Hughes doesn’t watch TV (or own a mobile phone), but he has caught fragments of conversation surrounding reality TV, and isn’t convinced that it’s an entirely objective portrayal of a person.
“From what I read and hear, appearing in some of these programmes has rarely done anyone much good. Look at George Galloway [who appeared on Celebrity Big Brother in 2006], another would-be ‘politician of the people’. Where is he now?” asks Hughes over email.
The councillor, also a lay preacher, is a self-described eccentric. He’s already penned an autobiography, which is “currently languishing unpublished in the USA”, that is a record of his time sleeping rough. A combination of mental illness and self-doubt was an important factor in his falling into homelessness, he says.
“But also – even in those somewhat distant days of a tolerably fair benefits system – sometimes not receiving my due ‘giro’ on time pushed me into real difficulty”.

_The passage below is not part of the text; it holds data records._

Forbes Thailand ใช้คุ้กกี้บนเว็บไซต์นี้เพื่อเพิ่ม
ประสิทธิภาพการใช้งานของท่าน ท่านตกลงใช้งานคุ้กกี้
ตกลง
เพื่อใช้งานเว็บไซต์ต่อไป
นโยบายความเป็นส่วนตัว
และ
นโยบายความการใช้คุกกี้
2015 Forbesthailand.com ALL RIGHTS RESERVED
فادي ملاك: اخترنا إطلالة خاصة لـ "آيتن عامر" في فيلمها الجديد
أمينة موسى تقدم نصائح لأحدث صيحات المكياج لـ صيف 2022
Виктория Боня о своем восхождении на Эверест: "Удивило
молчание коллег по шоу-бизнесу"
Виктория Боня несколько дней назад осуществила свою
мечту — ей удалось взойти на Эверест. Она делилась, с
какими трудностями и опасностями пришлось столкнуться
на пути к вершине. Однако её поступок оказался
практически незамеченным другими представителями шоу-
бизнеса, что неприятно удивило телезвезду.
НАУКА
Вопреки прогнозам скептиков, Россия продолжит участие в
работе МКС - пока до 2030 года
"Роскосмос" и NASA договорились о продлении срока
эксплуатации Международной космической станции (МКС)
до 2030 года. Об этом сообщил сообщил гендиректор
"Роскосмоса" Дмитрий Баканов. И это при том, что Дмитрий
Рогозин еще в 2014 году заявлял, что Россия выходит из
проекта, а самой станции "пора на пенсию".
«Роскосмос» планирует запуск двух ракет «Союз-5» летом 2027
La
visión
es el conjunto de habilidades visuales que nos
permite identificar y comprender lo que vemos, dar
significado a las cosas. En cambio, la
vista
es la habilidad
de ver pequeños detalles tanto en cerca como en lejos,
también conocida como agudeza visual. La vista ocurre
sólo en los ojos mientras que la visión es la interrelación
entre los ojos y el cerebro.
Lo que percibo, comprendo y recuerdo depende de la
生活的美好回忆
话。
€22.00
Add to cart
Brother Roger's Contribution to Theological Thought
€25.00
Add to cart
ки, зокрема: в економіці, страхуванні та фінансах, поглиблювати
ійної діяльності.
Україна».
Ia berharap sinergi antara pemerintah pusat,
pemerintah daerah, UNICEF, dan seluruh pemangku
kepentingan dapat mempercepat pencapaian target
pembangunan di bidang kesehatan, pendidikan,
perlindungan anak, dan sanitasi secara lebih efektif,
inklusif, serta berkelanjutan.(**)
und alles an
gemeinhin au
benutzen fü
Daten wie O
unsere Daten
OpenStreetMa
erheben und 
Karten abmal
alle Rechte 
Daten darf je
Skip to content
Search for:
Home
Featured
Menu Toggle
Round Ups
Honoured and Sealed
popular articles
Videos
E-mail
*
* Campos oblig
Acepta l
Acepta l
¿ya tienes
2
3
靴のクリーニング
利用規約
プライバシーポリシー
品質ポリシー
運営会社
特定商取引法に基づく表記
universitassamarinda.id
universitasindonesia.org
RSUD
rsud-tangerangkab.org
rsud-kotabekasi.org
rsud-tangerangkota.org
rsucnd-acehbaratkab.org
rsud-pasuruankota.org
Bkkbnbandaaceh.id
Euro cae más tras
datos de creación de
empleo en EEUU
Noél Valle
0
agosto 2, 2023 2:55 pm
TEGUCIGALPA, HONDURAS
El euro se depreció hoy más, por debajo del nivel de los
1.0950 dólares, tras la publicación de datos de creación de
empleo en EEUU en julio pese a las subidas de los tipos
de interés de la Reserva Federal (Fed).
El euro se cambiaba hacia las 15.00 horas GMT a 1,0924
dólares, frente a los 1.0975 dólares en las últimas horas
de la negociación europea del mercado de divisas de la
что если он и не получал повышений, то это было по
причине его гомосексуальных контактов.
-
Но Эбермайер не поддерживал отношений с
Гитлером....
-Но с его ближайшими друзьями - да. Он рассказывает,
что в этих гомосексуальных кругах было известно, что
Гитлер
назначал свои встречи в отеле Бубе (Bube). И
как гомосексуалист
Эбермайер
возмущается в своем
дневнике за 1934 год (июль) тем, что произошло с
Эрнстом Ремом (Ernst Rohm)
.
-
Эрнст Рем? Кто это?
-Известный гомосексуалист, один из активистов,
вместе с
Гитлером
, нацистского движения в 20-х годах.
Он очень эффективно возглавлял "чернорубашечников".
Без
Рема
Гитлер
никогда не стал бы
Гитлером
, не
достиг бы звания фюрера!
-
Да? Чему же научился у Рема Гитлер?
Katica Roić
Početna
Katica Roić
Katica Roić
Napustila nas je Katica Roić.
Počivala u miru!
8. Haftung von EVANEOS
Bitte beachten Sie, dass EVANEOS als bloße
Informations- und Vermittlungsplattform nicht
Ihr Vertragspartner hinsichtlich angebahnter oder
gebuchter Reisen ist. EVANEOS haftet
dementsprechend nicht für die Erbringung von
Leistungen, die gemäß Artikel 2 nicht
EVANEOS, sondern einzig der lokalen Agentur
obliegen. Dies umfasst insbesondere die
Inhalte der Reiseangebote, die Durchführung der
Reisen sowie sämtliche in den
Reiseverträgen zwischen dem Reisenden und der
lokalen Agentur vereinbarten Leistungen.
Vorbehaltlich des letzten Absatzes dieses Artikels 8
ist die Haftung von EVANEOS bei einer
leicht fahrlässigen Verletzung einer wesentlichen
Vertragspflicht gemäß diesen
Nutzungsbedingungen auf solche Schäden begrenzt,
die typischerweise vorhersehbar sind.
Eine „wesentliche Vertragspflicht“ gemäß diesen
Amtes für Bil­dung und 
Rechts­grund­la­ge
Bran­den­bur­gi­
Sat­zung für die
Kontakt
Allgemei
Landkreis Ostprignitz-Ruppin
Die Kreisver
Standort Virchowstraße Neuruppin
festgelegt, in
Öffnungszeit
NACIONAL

Hughes found that the struggle to get a reasonably-paid job trapped him in homelessness, all the while he tried to navigate a housing sector saturated by private landlords unwilling to take on tenants who were on benefits.
He was able to pull himself out of homelessness through “the sound advice, wise counselling and sensible, constrictive actions of others”. That meant being given a hand up by the ’70s and ’80s predecessors of the DWP – who back then “still had a job and a social responsibility to be proud of”. His Christian faith helped too, he says.
Hughes unsuccessfully stood in the 2010 general election but hasn’t lost sight of his political goals. If he was ever elected to Parliament he would make it a top priority to take down the “unfair benefits system”, he says.
But the show also had a part to play. It introduced him to Bruce Balden, another participant, who reached out to Hughes before 42 Up had been recorded. He put Hughes up in his London home before helping him find a flat. The security meant Hughes could work towards a degree from the Open University before he found his footing in local politics. Balden is his “closest male friend,” he says, “a thoroughly reliably ally in times of the very greatest trouble”.
The councillor doesn’t yet commit to taking part in a 70 Up, and instead insists he would like to spend the next years “carry[ing] on being [himself]”.
He adds: “That can sometimes be quite a challenge itself”.